Unlocking the Oxygen Evolving Activity of Molybdenum Nickel Bifunctional Electrocatalyst for Efficient Water Splitting

Abstract

Earth-abundant transition metal-based catalysts with exceptional bifunctionality for both hydrogen evolution reaction (HER) and oxygen evolution reaction (OER) are greatly desired. Alloyed catalysts, such as molybdenum-nickel (MoNi), are known to demonstrate enhanced HER activity, yet suffer from low OER performance. To realize improved functionality, elemental doping can be an effective approach, giving rise to synergistic interactions between incorporated metal species, optimizing surface adsorption of target intermediates, and promoting reaction. Herein, the enhanced OER performance of the MoNi catalyst while simultaneously boosting HER activity via incorporating a small amount of iron and chromium into MoNi (Mo-Ni(FeCr)) is demonstrated.
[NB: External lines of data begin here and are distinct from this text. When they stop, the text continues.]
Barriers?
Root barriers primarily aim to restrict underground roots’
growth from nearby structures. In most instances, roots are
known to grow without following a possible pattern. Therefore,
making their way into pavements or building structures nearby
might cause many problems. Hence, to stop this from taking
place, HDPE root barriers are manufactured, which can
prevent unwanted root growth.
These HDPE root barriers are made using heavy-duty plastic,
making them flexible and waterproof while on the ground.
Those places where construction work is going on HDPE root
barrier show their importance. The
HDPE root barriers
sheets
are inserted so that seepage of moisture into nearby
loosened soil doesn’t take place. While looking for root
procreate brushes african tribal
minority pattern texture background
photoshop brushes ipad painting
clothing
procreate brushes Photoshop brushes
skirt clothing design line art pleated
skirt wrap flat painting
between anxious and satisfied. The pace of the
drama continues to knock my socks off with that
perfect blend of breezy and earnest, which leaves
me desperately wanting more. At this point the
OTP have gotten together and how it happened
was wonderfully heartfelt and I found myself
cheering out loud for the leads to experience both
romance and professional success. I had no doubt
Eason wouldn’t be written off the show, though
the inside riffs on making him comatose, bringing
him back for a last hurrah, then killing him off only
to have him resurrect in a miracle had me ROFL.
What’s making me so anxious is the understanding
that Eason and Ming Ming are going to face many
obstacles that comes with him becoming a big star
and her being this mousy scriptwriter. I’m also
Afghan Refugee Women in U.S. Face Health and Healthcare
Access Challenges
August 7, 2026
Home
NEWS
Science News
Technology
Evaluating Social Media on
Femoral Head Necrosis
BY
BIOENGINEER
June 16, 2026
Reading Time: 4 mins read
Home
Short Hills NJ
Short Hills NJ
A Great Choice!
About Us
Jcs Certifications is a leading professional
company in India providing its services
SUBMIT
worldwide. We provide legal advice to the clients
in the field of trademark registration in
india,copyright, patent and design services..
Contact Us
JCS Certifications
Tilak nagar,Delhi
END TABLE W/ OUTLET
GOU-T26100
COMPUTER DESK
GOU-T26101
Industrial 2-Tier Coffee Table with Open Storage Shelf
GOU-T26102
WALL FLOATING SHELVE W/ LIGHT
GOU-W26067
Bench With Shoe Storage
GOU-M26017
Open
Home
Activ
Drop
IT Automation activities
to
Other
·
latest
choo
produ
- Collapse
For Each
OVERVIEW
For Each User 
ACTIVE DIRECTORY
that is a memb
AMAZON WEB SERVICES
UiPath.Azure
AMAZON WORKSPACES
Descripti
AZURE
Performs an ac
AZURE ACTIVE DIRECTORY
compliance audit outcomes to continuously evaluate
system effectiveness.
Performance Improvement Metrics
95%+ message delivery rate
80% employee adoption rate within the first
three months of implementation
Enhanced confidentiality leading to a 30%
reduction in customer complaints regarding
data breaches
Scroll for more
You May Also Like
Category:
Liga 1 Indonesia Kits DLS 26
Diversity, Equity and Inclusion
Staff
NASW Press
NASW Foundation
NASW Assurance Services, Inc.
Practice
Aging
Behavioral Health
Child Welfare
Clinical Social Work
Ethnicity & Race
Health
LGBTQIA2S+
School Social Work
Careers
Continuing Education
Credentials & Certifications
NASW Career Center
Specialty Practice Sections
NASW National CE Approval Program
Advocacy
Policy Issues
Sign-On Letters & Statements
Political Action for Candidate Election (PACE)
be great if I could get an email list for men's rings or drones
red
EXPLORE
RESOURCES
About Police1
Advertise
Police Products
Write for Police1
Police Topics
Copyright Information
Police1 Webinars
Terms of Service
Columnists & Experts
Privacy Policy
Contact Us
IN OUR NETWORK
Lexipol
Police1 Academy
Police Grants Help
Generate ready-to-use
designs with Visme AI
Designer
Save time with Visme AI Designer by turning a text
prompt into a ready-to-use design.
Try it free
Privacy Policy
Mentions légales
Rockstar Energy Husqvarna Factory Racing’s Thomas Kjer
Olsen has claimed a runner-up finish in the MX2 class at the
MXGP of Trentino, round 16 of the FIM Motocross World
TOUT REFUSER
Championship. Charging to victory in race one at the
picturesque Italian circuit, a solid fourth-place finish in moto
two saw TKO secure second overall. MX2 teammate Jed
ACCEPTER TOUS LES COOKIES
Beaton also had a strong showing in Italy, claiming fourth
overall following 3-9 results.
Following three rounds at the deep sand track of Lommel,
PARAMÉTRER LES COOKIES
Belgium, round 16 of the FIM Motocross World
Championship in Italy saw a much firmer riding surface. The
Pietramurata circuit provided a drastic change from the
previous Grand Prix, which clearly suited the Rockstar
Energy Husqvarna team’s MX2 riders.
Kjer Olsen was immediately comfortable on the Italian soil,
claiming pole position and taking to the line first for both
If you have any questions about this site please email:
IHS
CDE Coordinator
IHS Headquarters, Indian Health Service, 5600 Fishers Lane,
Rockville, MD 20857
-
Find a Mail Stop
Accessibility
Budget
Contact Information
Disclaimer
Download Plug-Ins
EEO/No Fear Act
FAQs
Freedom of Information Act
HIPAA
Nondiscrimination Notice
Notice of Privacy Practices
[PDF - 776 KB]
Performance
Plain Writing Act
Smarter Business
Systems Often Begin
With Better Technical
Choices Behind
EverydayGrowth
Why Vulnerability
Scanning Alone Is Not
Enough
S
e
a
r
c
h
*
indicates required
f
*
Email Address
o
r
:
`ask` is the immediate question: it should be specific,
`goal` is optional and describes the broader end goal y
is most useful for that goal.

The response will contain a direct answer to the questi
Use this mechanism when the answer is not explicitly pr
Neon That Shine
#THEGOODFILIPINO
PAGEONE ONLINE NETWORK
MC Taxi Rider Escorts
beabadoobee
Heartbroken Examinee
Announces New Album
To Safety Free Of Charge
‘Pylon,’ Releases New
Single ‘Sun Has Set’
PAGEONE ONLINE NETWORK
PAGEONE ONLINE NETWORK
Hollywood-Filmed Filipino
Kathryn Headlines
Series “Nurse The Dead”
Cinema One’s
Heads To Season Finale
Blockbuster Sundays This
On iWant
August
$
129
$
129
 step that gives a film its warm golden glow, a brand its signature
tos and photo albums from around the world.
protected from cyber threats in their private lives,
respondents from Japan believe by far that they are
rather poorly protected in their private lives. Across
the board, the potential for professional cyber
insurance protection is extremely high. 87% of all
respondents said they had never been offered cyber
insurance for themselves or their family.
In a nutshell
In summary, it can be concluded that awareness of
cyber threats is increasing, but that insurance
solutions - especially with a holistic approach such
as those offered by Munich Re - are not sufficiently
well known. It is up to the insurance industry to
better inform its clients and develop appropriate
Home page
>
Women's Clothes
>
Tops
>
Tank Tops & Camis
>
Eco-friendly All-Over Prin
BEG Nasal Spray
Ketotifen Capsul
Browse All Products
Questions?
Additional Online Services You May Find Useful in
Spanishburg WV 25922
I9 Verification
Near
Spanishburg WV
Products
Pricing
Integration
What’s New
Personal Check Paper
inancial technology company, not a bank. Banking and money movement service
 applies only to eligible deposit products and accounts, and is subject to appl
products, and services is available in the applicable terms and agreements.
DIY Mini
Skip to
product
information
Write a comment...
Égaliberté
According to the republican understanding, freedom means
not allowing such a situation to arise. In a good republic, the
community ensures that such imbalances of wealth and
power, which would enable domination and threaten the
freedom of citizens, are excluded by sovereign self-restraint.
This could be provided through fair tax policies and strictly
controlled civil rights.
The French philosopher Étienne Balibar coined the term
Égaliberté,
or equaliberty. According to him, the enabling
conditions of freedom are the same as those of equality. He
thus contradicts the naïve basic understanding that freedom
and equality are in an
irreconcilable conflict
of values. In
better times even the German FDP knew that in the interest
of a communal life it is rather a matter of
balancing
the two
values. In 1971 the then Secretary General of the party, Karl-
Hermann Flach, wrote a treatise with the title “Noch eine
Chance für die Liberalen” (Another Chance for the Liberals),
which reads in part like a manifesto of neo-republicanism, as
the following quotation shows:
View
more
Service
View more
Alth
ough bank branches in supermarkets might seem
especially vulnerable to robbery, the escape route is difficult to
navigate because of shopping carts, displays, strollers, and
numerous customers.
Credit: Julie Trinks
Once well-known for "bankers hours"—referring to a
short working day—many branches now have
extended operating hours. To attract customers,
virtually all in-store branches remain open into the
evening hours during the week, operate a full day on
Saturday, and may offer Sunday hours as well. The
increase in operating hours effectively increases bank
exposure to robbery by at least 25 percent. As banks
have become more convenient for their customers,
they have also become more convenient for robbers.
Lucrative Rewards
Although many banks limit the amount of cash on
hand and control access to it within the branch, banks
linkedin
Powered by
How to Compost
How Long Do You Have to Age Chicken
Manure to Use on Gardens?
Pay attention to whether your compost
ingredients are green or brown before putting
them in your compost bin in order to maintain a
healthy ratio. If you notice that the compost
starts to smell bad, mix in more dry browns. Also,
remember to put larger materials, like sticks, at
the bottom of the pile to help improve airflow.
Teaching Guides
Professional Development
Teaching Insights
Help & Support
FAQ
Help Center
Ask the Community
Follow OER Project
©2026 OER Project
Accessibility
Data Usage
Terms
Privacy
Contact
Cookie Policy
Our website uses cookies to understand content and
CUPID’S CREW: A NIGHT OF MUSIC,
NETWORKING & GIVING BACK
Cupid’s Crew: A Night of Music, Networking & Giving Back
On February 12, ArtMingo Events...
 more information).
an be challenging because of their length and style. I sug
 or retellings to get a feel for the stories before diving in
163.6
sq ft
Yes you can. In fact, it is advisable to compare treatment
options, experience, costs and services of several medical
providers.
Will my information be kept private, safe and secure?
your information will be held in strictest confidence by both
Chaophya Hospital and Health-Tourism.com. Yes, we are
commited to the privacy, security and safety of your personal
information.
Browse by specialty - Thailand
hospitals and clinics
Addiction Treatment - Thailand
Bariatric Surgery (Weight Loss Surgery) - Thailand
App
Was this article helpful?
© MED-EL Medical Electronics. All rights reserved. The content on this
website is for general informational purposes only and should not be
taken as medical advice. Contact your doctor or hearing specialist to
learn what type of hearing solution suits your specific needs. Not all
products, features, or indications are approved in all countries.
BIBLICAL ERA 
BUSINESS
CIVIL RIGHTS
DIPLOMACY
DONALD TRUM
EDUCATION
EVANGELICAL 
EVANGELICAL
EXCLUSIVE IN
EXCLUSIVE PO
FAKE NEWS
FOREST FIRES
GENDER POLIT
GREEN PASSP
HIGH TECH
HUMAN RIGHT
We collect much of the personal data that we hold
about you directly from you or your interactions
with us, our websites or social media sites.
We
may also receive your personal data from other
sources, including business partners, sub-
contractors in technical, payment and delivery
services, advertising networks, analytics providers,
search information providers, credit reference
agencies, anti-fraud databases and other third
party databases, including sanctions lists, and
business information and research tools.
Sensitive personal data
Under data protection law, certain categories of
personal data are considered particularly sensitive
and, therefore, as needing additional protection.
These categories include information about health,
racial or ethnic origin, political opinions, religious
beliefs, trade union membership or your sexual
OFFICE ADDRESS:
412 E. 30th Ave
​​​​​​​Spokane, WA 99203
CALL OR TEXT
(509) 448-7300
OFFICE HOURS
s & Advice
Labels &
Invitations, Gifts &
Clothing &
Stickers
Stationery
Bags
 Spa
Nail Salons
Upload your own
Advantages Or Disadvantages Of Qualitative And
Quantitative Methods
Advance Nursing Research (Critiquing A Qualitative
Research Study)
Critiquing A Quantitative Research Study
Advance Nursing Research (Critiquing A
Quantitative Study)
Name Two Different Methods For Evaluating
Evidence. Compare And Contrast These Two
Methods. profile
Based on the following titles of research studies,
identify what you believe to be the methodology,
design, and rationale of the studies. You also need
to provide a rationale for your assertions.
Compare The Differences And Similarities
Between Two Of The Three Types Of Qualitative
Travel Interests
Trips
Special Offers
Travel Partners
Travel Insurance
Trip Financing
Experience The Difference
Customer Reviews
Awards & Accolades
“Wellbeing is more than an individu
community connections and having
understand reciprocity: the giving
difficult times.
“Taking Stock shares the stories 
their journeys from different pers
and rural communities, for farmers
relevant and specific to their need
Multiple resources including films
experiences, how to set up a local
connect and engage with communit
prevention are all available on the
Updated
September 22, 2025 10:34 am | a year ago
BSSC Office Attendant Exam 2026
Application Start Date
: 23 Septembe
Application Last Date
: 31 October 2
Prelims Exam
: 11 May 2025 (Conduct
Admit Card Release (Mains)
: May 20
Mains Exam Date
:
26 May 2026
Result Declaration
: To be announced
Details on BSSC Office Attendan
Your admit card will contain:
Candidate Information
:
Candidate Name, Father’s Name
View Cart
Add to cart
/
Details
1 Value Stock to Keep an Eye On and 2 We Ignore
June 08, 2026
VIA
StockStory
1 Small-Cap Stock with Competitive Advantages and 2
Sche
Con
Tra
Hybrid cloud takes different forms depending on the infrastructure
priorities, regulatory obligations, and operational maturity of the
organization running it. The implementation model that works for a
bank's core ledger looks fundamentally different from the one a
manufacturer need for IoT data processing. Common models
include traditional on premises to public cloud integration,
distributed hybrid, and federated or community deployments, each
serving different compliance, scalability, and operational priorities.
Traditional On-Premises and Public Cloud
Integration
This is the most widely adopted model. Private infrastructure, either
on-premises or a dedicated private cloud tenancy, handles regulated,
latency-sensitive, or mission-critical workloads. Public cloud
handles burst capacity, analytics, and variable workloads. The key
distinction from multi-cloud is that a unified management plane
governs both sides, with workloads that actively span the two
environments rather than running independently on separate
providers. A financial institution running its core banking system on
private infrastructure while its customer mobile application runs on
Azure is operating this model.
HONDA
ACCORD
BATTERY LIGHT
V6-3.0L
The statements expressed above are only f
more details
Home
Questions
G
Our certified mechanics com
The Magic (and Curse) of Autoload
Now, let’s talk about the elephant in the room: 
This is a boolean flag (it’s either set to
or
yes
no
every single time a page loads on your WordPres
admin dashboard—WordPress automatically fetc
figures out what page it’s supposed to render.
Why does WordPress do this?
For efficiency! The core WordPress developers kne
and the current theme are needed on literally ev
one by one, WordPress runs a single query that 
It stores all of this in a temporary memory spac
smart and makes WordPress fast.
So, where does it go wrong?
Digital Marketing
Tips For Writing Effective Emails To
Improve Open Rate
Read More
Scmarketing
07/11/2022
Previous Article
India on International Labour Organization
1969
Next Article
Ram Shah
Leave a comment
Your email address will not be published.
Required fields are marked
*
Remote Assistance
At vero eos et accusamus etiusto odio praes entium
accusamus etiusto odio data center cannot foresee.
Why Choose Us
For an optimized Mo-Ni(FeCr) catalyst, in 1.0 m potassium hydroxide electrolyte, an overpotential of only 11 and 179 mV for HER and OER, respectively, are required to afford a current density of 10 mA cm−2. For the overall water splitting, a current density of 20 mA cm−2 is reached at 1.489 V. The DFT calculations demonstrated that the inclusion of Fe and Cr in a molybdenum-nickel catalyst reduced the limiting potentials for both OER and HER, unlocking efficient bifunctionality activity for water splitting. These findings signify the improved electrocatalytic performance of, amongst the most active bifunctional electrocatalysts. © 2025 Wiley-VCH GmbH.